## Exercise instructions
Using the records that appear below, write out exactly the lines from the one with "thumb mcp: (1216, 1091)" through the one with "middle tip: (1095, 1055)", keeping both end lines.

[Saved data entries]
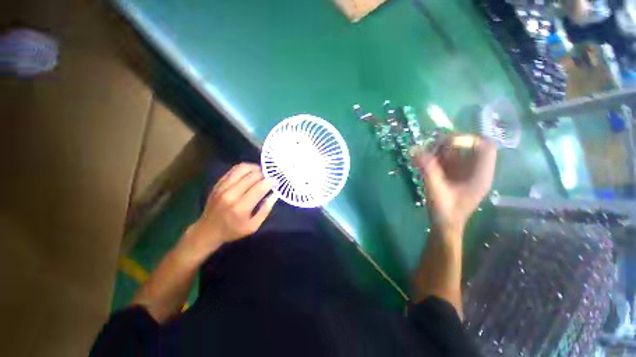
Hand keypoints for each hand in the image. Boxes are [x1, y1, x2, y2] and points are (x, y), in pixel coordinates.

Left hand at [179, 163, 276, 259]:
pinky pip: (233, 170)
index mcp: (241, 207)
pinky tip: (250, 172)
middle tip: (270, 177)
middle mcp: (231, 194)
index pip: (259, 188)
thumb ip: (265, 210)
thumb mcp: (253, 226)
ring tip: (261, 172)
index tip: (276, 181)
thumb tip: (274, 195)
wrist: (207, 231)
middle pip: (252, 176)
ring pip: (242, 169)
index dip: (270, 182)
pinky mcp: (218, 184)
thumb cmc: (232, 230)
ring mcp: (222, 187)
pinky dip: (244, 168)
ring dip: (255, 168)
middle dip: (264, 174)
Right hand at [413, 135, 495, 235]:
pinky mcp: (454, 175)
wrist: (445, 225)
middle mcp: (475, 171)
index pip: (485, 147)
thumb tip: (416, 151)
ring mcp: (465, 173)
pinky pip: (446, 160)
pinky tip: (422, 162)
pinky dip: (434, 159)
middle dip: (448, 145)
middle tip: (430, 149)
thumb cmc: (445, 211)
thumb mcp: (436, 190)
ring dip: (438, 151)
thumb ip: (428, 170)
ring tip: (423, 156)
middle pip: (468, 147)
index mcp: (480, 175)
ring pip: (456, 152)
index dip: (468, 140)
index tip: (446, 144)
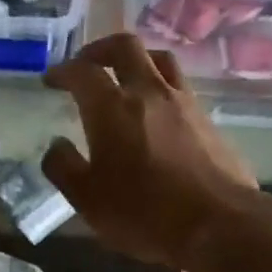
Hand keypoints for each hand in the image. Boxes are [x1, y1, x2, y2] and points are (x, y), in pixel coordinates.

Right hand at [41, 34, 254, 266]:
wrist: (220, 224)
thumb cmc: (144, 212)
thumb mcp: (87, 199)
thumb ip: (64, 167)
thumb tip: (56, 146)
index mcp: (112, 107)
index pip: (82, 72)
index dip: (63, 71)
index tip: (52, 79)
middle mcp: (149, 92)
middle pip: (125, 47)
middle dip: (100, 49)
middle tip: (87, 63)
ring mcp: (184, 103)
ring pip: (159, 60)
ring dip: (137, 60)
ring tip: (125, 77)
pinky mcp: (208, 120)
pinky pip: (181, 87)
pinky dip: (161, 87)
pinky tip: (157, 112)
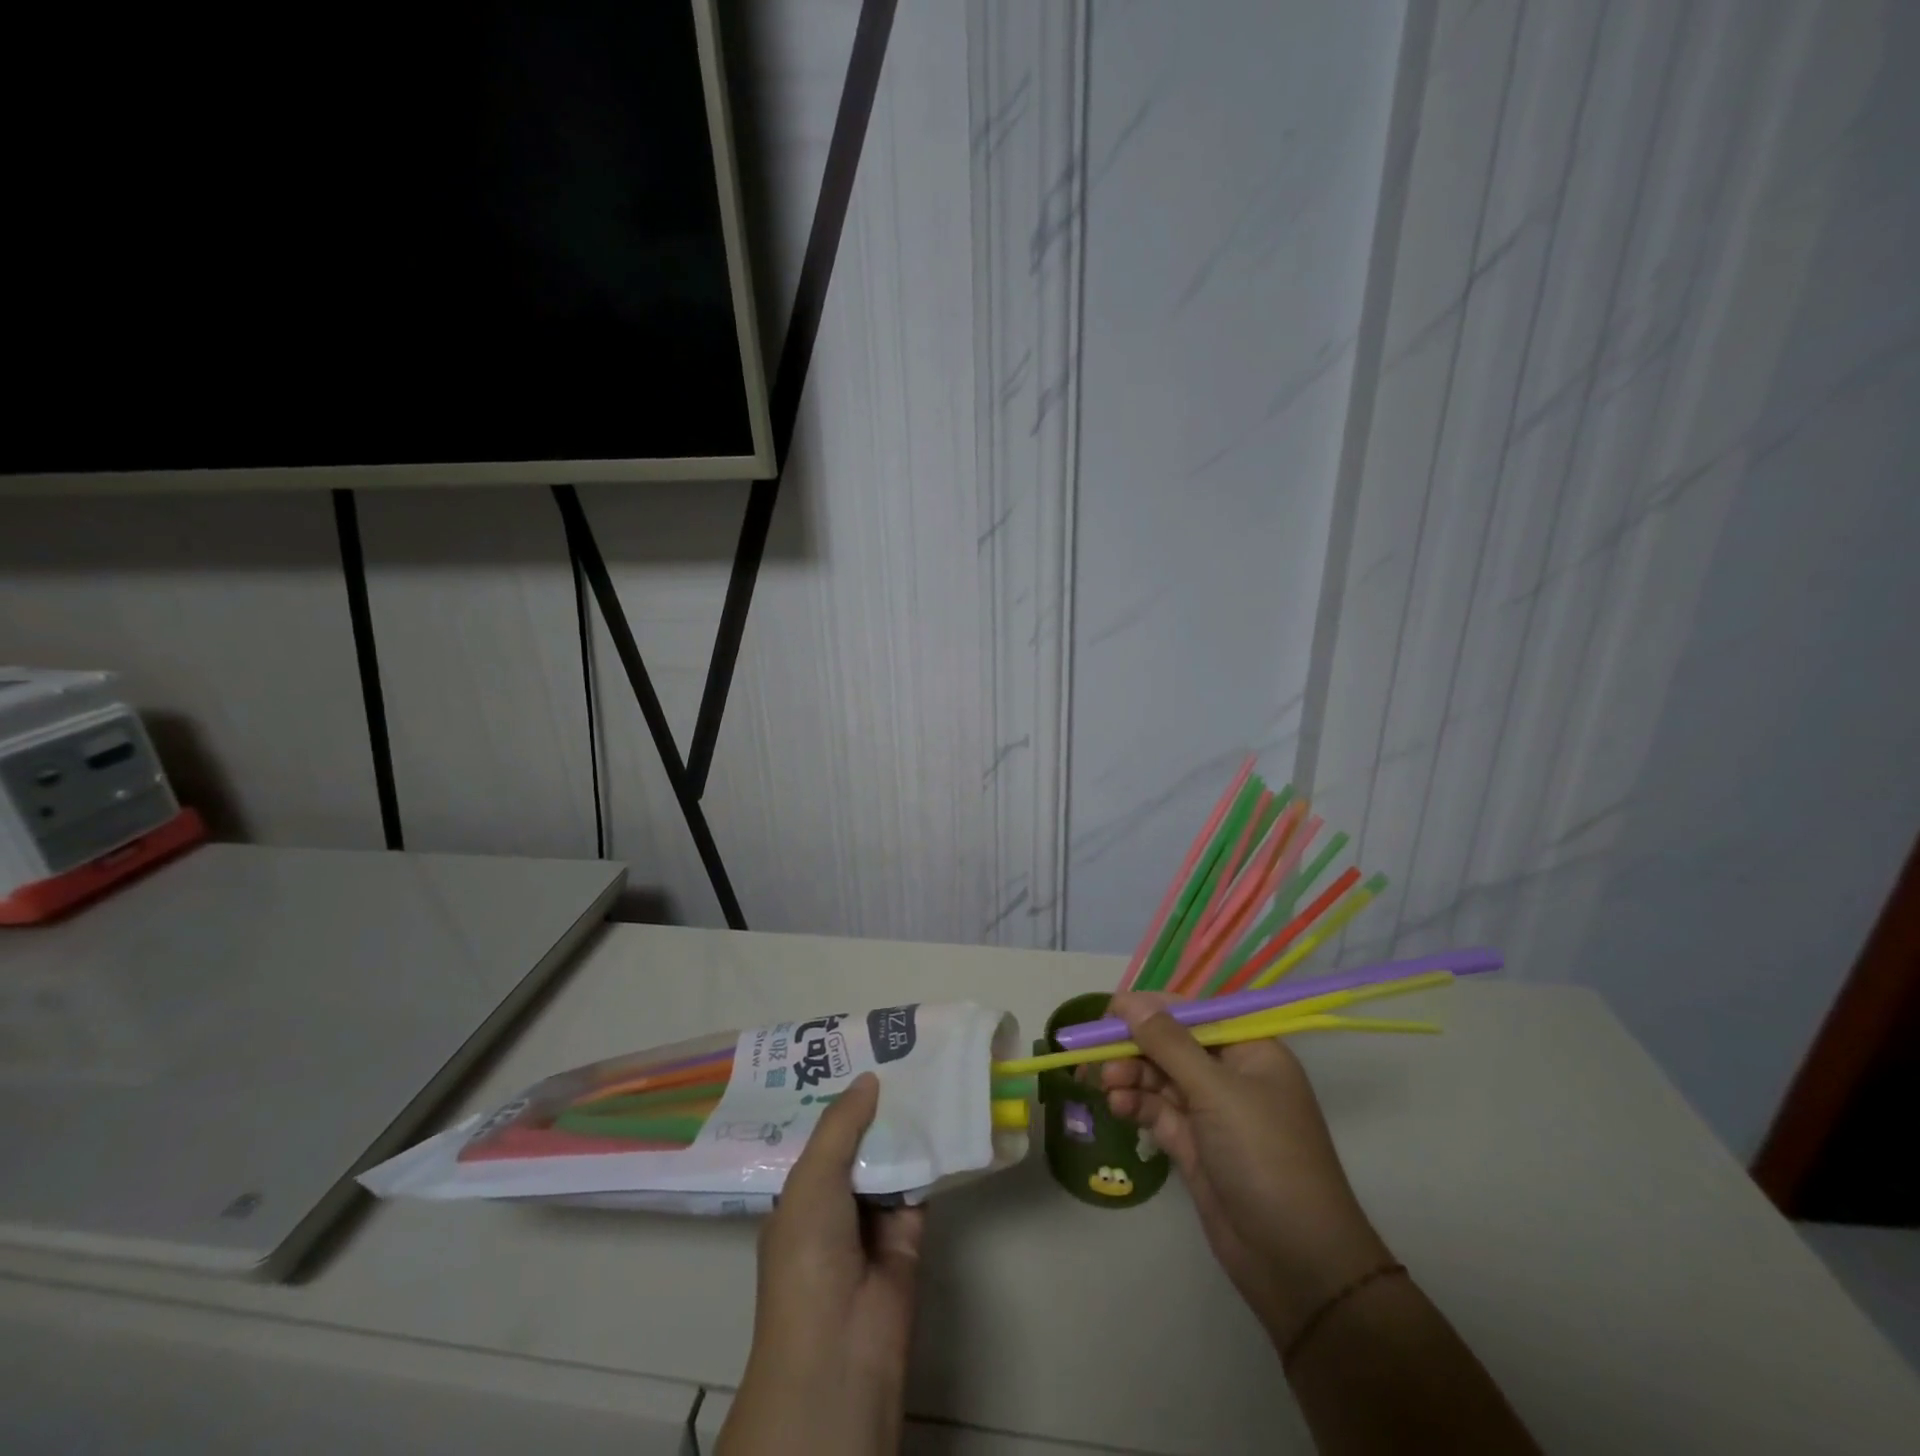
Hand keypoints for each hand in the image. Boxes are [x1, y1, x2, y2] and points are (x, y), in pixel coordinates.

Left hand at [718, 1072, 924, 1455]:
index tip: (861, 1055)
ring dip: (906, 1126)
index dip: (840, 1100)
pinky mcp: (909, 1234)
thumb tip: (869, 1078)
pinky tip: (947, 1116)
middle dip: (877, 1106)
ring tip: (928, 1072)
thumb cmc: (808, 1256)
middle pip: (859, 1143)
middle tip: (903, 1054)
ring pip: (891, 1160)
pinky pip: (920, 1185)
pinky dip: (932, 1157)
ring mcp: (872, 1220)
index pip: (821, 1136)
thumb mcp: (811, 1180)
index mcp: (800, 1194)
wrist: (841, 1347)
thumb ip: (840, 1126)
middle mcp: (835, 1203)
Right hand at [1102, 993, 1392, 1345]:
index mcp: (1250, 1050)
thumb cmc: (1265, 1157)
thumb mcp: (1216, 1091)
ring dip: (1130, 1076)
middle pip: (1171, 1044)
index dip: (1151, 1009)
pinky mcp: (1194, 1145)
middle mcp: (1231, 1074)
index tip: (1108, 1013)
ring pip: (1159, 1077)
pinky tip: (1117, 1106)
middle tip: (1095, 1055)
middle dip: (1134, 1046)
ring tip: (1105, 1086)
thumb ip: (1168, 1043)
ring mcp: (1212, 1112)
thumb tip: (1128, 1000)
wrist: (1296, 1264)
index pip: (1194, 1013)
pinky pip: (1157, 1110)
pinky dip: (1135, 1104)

## Answer area
thumb mcp: (1216, 1091)
ring dip: (1130, 1076)
middle pip: (1171, 1044)
index dip: (1151, 1009)
pinky mcp: (1194, 1145)
middle mcp: (1231, 1074)
index tip: (1108, 1013)
ring pip: (1159, 1077)
pinky tip: (1117, 1106)
middle tip: (1095, 1055)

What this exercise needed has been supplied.